◆ Exercise prompt: Look through the data below. Collect every line where the word "corners" occurs.

•••••

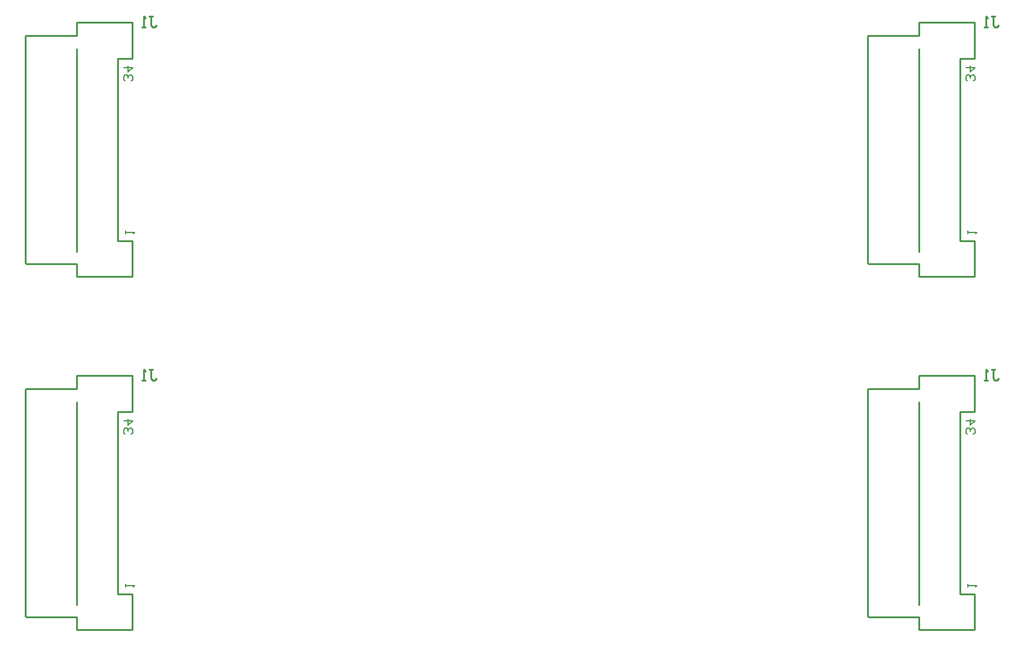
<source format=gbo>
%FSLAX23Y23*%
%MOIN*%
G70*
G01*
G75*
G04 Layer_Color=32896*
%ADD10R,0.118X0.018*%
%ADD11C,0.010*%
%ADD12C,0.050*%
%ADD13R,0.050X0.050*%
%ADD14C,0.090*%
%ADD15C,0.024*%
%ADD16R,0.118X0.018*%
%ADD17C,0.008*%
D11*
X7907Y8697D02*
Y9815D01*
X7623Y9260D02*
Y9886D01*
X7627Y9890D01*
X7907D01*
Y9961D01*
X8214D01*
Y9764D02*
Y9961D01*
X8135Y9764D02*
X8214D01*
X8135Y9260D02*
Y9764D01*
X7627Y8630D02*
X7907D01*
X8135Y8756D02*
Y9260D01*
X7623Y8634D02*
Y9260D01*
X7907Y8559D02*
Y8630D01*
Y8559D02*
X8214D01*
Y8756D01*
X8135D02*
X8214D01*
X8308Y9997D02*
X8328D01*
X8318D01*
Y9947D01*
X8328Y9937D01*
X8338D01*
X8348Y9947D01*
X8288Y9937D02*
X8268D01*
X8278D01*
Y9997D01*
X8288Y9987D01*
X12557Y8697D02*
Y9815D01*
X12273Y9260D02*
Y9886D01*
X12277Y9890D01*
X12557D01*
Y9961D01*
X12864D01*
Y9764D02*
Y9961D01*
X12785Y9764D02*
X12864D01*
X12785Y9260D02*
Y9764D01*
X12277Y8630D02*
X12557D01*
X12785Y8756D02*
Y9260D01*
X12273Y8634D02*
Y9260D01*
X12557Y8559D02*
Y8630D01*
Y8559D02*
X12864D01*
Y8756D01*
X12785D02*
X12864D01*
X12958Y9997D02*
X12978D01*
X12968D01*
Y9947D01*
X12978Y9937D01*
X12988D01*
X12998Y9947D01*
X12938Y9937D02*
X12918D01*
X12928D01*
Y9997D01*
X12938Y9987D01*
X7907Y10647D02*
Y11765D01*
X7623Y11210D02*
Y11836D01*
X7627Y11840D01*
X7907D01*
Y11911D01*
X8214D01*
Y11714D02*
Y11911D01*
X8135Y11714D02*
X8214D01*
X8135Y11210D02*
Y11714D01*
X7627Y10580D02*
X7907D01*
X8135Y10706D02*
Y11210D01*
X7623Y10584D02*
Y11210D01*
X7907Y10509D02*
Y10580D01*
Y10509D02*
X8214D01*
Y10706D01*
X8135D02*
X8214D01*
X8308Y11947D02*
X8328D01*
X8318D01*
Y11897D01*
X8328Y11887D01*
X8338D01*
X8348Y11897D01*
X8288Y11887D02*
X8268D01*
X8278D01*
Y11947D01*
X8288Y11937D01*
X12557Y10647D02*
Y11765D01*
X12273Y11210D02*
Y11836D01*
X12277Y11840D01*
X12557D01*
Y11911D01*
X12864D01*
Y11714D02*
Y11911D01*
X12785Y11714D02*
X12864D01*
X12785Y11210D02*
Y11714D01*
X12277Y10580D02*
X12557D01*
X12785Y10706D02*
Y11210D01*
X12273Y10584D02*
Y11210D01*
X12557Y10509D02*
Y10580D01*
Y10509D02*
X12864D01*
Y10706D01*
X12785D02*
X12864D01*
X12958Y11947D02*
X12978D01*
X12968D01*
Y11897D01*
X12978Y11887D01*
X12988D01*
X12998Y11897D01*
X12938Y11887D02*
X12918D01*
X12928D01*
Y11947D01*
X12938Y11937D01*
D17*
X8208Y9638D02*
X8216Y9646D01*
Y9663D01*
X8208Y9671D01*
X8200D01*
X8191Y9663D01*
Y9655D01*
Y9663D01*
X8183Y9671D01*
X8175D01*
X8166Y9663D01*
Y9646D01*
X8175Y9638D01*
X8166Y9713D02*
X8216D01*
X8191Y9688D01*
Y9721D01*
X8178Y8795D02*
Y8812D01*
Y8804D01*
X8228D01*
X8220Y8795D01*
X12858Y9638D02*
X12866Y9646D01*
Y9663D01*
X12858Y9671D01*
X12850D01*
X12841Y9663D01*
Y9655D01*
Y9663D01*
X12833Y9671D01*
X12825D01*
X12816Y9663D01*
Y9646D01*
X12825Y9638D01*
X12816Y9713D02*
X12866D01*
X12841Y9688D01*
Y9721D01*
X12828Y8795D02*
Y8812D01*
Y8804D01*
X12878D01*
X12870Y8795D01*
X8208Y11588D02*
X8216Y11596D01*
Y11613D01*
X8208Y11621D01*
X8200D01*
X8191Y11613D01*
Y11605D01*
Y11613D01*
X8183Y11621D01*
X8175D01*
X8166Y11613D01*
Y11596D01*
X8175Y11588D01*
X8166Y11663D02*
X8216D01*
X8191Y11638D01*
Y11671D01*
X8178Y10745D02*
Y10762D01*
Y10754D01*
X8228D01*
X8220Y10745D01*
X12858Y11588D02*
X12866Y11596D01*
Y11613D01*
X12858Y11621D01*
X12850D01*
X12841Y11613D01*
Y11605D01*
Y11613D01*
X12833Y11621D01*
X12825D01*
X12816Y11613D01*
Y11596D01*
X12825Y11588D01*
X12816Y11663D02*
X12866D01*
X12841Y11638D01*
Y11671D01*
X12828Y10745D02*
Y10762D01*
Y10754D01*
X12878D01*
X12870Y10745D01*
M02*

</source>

•••••

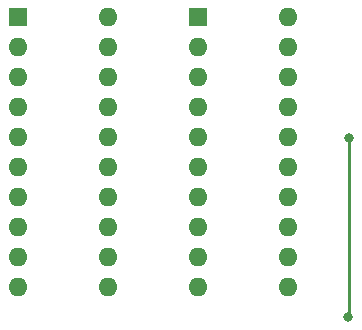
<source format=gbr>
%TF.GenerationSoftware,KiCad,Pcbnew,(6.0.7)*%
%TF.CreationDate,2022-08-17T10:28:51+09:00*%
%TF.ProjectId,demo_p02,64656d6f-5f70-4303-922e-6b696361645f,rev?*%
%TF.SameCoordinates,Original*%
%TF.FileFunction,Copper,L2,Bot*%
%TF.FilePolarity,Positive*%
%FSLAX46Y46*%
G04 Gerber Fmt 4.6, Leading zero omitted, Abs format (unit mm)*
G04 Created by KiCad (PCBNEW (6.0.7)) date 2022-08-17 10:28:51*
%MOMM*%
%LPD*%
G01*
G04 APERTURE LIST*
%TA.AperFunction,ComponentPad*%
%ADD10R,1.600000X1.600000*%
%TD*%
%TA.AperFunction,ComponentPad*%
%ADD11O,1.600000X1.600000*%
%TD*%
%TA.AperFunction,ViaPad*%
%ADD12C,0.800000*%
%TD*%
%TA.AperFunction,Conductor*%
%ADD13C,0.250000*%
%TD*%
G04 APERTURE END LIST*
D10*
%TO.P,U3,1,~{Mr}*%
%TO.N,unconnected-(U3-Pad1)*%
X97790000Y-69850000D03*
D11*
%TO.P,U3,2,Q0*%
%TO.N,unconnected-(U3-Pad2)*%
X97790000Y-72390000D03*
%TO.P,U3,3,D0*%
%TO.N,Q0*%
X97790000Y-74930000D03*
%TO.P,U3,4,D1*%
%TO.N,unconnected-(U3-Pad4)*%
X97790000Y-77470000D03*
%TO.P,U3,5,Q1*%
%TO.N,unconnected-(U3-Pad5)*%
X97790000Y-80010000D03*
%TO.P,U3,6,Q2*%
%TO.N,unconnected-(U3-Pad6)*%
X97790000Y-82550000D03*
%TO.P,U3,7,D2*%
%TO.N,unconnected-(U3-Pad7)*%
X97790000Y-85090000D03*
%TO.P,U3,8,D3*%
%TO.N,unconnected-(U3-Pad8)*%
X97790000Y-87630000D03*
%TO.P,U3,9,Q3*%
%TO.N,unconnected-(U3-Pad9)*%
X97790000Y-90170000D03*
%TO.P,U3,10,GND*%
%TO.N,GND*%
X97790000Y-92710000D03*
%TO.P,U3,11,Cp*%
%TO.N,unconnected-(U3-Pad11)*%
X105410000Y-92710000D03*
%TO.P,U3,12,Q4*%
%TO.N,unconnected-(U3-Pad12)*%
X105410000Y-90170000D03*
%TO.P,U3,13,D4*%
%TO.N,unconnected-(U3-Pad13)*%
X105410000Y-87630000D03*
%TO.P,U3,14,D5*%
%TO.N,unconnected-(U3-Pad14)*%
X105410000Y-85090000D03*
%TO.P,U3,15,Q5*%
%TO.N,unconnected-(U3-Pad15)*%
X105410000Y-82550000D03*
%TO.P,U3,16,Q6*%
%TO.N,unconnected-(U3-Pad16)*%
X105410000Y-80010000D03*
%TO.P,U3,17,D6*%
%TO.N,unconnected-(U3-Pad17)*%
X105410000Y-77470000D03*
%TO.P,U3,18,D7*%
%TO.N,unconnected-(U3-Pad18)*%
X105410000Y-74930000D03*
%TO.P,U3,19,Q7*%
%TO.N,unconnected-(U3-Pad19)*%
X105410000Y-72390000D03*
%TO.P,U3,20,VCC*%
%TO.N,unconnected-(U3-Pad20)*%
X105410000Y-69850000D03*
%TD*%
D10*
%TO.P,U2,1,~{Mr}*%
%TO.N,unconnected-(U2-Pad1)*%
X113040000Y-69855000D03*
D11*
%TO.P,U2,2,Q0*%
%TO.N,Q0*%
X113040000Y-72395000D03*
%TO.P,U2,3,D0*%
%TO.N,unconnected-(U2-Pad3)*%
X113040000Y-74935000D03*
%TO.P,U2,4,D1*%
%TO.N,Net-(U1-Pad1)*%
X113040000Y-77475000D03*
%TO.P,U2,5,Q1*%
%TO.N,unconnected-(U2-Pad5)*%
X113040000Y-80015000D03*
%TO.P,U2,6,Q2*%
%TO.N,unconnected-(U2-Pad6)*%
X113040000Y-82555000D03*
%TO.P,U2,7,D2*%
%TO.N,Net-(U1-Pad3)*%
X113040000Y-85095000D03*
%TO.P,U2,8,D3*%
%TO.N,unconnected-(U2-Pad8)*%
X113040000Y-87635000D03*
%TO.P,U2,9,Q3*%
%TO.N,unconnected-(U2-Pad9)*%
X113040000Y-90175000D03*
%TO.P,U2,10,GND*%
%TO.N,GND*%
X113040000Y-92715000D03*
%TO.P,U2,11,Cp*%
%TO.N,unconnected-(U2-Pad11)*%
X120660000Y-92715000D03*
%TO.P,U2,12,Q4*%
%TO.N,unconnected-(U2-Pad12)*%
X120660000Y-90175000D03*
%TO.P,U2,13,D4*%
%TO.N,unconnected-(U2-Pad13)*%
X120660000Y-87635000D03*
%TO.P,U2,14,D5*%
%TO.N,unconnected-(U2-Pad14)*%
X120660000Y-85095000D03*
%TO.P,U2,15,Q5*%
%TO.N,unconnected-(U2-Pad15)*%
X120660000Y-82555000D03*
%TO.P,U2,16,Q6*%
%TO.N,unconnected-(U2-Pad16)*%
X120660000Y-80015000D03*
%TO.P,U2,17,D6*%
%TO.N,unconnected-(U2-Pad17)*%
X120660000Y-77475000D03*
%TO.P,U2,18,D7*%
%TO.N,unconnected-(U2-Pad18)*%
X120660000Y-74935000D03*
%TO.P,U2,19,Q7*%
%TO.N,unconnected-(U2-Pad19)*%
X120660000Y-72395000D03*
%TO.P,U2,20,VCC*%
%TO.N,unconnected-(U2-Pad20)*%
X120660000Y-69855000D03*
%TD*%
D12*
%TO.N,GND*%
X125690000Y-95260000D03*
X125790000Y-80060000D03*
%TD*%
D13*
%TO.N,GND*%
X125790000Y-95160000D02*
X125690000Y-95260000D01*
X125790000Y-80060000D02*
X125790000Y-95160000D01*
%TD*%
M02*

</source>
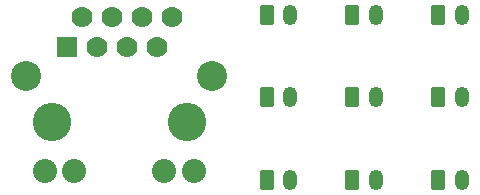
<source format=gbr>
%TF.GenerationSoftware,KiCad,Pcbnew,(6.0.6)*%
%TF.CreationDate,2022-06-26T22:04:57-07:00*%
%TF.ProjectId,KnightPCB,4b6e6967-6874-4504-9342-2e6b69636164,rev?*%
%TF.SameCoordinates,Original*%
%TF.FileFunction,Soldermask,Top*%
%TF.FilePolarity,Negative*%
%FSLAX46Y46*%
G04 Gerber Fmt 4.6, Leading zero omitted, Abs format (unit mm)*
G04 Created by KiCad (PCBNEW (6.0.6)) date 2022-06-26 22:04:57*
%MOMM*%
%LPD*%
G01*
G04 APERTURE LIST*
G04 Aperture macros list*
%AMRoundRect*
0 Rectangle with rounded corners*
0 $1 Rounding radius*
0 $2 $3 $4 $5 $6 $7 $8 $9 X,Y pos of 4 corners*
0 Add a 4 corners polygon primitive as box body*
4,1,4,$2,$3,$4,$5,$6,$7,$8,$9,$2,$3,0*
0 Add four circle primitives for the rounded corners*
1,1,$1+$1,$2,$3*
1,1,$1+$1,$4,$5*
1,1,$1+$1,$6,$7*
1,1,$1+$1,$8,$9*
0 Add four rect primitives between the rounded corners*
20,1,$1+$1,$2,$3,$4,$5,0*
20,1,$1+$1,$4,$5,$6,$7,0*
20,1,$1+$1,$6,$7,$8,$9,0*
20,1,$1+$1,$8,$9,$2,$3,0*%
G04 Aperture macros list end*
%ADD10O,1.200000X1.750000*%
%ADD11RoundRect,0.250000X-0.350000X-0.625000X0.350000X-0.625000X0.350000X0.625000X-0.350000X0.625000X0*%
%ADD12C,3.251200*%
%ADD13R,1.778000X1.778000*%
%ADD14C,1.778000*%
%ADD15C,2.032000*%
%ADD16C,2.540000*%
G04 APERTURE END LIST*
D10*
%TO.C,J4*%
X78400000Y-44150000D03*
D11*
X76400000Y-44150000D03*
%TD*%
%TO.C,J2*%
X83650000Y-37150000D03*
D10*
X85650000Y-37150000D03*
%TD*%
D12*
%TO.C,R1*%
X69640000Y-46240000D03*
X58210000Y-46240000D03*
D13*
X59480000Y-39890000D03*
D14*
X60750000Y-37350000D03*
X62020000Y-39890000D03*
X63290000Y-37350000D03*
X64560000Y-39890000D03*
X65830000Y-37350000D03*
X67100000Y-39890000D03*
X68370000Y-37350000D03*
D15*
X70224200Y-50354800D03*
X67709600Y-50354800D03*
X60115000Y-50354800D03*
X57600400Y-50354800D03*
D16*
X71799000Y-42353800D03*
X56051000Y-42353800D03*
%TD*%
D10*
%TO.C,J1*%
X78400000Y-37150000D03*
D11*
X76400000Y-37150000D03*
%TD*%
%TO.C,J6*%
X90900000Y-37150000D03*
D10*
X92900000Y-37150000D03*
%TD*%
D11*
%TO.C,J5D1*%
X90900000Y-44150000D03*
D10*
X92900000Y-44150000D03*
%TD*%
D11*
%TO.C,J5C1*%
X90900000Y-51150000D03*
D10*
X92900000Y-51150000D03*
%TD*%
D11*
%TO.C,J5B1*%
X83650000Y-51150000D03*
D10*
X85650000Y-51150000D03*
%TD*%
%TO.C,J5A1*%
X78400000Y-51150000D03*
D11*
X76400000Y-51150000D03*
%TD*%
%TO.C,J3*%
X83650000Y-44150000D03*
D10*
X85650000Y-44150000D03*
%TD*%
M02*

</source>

•••••

◆ Answer section:
0 Rectangle with rounded corners*
0 $2 $3 $4 $5 $6 $7 $8 $9 X,Y pos of 4 corners*
0 Add a 4 corners polygon primitive as box body*
0 Add four circle primitives for the rounded corners*
0 Add four rect primitives between the rounded corners*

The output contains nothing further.